Experience the triumph of the first moon landing, witnessed by the largest TV audience in history. But dreams of space dramatically intersect with dreams of democracy, raising questions of national priorities and national identity.

Moon Memory Highlights

Moon Memories

TELL US YOUR STORY: What do you remember from the moon landing?

"Even at that young age I must have realized what a very big deal it was."

Annabelle Corbridge

The moon landing is my earliest memory. I was 2.5 years old that July. It must have made a very big impact on me because I have never forgotten standing in front of the tv and watching Neil Armstrong take his first steps on the moon. Even at that young age I must have realized what a very big deal it was.

There was a lot of excitement in the house and I remember that the next door neighbors came over to watch it with us. I still get goosebumps when I watch it.

"I had managed to survive long enough to hear a live broadcast from the Sea Of Tranquility."

Stuart Becher

If my memory serves me correctly, it was two or three in the morning when the live broadcast of the moon landing occurred. Most of those who I have talked to remember that "one small step" as a mid day event. There were many others of us who were on the other side of the globe in S.E. Asia.

I, for one, was manning mortar pit Cobra, an 81mm mortar emplacement on the Central Coast air base at Phan Rang. Things were quiet that night, and I remember thinking that for what it was worth, I had managed to survive long enough to hear a live broadcast from the Sea Of Tranquility. I didn't get to see the video of the landing until I rotated stateside some nine months later. TV in Vietnam was nearly non existent.

"I stood on my front lawn and through my telescope I looked at the First Quarter Moon filling my eyepiece..."

Seth Jarvis

I was 14 years old in the summer of 1969. As a ten-year-old I'd enthusiastically discussed the details (those that I knew) of Gemini missions with neighborhood friends and still clearly remember being in the first grade when John Glenn flew in Project Mercury to become the first American to orbit the Earth.

On the night of July 20th, 1969, I watched the live TV coverage of Armstrong and Aldrin's first steps on the Moon, then raced to my bedroom and grabbed the little 3" reflecting telescope that I'd hand-made the summer before. I stood on my front lawn and through my telescope I looked at the First Quarter Moon filling my eyepiece and thought to myself, "I'm looking at a world in outer space where there are people, right now." Remember, Star Trek had recently been the rage among adolescent boys (at least it was for me), and "2001: A Space Odyssey" had been in theaters only a few months earlier. Space was our future. This is where humanity was headed. It all seemed so inevitable. To be fourteen years old and to hold all those thoughts in your head while looking through a telescope at a distant world where we were... that was amazing stuff.

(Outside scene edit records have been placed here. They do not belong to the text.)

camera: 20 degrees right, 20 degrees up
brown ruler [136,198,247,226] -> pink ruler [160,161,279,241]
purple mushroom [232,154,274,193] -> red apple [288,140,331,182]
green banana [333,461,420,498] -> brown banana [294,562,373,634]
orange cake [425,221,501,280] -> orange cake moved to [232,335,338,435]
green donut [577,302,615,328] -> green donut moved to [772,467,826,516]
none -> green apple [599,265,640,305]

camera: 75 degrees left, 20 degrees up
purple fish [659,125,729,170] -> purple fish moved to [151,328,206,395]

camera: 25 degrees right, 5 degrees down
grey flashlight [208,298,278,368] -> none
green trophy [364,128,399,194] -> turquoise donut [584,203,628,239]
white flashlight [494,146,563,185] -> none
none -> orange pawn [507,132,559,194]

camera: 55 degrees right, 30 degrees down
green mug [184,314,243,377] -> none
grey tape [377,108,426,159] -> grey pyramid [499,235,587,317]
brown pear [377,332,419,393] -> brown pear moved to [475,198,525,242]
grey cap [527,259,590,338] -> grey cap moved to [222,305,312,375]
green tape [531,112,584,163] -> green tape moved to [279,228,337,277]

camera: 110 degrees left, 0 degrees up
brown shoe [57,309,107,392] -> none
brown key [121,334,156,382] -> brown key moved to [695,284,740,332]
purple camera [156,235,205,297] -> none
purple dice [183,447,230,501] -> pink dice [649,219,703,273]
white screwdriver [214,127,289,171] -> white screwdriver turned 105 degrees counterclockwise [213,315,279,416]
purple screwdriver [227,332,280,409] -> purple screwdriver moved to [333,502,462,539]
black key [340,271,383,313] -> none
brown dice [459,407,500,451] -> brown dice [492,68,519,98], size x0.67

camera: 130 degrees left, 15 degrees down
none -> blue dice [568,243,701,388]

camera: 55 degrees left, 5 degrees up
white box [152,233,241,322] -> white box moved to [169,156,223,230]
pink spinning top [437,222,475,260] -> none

"I had chills down my spine."

Paula Massey

I was working at my uncle's cabins and snack bar for the summer. I had waited tables all day and my feet were just killing me. Then he closed everything up and we all retreated to a little cabin and watched Armstrong take that first "one small step for man, one giant leap for mankind." The TV was a tiny B&W and it was so grainy.

Nevertheless, I had chills down my spine, cried, and was so hopeful for a new future.

"The announcer stopped the racing and held the microphone next to a radio that was describing the Landing."

John Ellison

I was at Lion's Drag Strip and a few minutes before the landing the announcer stopped the racing and held the microphone next to a radio that was describing the Landing. Everyone stood around intensely listening to the landing and when they landed safely everyone went wild cheering and applauding.

That memory is burned into my brain and something I will never forget.

"I still am sad that Mars has yet to be visited by man."

Margine Spotts

I was 16 and had been watching the launches since they began with Mercury, continued through Gemini and finally Apollo. My thought as I stood outside my home looking at the moon was why there and not Mars first. I still am sad that Mars has yet to be visited by man.